START READING TEXT

So what do you suggest? Should we deny stores the choice to decide what they want to sell?

No one has forced these companies to stop selling flag merchandise - they're making that business decision based on their own bottom lines. Walmart doesn't sell Nazi flags either - is that unfair to Neo-Nazis?


----------



## TemplarKormac (Jun 25, 2015)

theDoctorisIn said:


> Should we deny stores the choice to decide what they want to sell?



No, but how is it fair to the customers? Just as an aside, it is interesting that _now_ we are defending a store's right not to sell offensive material.


----------



## TemplarKormac (Jun 25, 2015)

theDoctorisIn said:


> Walmart doesn't sell Nazi flags either - is that unfair to Neo-Nazis?



Walmart is an exception to the fact. Amazon sells communist, Nazi, and ISIS paraphernalia, but somehow the Confederate Battle Flag is more offensive than any of those things, according to them at least.


----------



## Syriusly (Jun 25, 2015)

TemplarKormac said:


> theDoctorisIn said:
> 
> 
> > Should we deny stores the choice to decide what they want to sell?
> ...



Walmarts choice not to sell flags is an opportunity for some other business to sell flags.


----------



## theDoctorisIn (Jun 25, 2015)

TemplarKormac said:


> theDoctorisIn said:
> 
> 
> > Walmart doesn't sell Nazi flags either - is that unfair to Neo-Nazis?
> ...



I've heard that talking point a few times now, but I've tried searching Amazon for "Nazi flags" or "ISIS flags", and it returns no results.


----------



## theDoctorisIn (Jun 25, 2015)

TemplarKormac said:


> theDoctorisIn said:
> 
> 
> > Should we deny stores the choice to decide what they want to sell?
> ...



I have always defended the rights of stores to sell "offensive material".

"Fairness" doesn't exist.


----------



## TemplarKormac (Jun 25, 2015)

theDoctorisIn said:


> TemplarKormac said:
> 
> 
> > theDoctorisIn said:
> ...



Because, they just now took them ALL down.


----------



## TemplarKormac (Jun 25, 2015)

theDoctorisIn said:


> "Fairness" doesn't exist.



Well, I would go at length to say I disagree, but we will save that for an appropriate gay marriage thread.


----------



## theDoctorisIn (Jun 25, 2015)

TemplarKormac said:


> theDoctorisIn said:
> 
> 
> > TemplarKormac said:
> ...



Wait - so they stopped selling Nazi and ISIS flags _along_ with stopping selling the Confederate flag? Doesn't that invalidate your above argument anyway?

Where are you getting your information about Amazon selling Nazi and ISIS flags?


----------



## theDoctorisIn (Jun 25, 2015)

TemplarKormac said:


> theDoctorisIn said:
> 
> 
> > "Fairness" doesn't exist.

END READING TEXT
START GIVEN ENTRIES

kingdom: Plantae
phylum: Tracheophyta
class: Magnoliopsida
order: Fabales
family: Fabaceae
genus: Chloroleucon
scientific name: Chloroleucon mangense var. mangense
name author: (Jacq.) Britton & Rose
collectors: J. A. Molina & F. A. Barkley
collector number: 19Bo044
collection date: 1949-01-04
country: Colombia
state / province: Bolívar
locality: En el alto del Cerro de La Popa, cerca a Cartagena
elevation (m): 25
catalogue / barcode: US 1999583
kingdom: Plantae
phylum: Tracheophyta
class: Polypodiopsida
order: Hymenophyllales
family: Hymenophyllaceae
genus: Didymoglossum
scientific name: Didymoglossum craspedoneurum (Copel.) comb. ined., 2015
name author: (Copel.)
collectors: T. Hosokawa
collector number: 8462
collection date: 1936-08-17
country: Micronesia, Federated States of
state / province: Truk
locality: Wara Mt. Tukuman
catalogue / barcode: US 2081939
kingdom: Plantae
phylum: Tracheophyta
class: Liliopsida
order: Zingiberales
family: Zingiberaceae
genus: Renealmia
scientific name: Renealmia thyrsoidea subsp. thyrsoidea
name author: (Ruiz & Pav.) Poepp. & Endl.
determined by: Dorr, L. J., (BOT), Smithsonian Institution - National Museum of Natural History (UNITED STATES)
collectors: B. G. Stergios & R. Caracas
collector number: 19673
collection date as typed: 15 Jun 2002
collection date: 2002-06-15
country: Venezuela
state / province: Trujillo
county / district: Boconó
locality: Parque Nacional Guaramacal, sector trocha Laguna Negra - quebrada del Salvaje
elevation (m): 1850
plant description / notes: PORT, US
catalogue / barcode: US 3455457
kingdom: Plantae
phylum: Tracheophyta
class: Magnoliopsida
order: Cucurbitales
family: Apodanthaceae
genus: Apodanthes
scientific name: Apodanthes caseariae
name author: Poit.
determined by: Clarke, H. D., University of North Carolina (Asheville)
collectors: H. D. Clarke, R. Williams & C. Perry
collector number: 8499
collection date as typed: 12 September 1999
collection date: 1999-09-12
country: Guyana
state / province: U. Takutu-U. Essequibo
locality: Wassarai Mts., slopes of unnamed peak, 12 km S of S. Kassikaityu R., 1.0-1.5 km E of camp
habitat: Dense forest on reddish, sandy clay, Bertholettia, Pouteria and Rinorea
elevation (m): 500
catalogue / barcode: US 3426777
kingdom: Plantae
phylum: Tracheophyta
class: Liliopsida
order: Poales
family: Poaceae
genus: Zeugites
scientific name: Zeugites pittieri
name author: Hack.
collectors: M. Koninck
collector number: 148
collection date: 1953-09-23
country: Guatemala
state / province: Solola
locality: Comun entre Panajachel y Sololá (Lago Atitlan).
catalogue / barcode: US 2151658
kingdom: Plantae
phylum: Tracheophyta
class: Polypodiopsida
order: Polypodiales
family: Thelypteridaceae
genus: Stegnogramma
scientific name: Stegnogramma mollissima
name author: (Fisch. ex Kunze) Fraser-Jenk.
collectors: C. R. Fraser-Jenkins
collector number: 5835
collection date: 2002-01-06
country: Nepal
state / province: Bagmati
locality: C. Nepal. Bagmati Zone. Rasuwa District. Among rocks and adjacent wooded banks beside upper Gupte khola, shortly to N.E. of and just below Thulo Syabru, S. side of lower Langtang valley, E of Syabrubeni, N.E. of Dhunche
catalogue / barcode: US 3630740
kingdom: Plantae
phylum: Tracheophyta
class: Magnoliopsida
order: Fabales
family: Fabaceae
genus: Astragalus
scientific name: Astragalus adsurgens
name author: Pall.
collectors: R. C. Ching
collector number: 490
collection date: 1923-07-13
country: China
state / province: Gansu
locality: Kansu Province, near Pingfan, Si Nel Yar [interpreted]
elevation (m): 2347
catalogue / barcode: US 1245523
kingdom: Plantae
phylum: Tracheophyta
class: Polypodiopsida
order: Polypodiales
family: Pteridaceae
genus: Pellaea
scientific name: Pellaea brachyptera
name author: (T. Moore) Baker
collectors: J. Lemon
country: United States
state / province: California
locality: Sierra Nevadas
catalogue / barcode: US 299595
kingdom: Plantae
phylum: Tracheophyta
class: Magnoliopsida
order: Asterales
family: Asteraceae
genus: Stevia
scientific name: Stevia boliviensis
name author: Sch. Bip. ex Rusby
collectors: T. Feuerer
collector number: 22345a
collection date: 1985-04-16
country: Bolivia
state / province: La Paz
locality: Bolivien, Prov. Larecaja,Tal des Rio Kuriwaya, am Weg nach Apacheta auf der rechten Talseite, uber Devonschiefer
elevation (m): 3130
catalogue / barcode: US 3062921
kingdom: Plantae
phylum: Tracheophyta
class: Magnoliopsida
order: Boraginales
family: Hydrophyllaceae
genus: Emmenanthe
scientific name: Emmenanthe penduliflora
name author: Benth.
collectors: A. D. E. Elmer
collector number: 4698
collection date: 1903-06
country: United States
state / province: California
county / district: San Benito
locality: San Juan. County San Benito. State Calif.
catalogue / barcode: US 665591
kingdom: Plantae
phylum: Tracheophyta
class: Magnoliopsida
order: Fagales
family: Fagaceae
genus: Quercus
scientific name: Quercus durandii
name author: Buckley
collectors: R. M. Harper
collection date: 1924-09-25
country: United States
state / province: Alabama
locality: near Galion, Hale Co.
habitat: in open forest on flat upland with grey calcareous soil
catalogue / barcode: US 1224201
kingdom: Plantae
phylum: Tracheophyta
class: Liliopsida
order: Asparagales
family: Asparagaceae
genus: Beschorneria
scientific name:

END GIVEN ENTRIES

THE TASK
Quote the forum thread word for word, everything from "Wait - so they" down to "and ISIS flags?".

OUTPUT
Wait - so they stopped selling Nazi and ISIS flags _along_ with stopping selling the Confederate flag? Doesn't that invalidate your above argument anyway?

Where are you getting your information about Amazon selling Nazi and ISIS flags?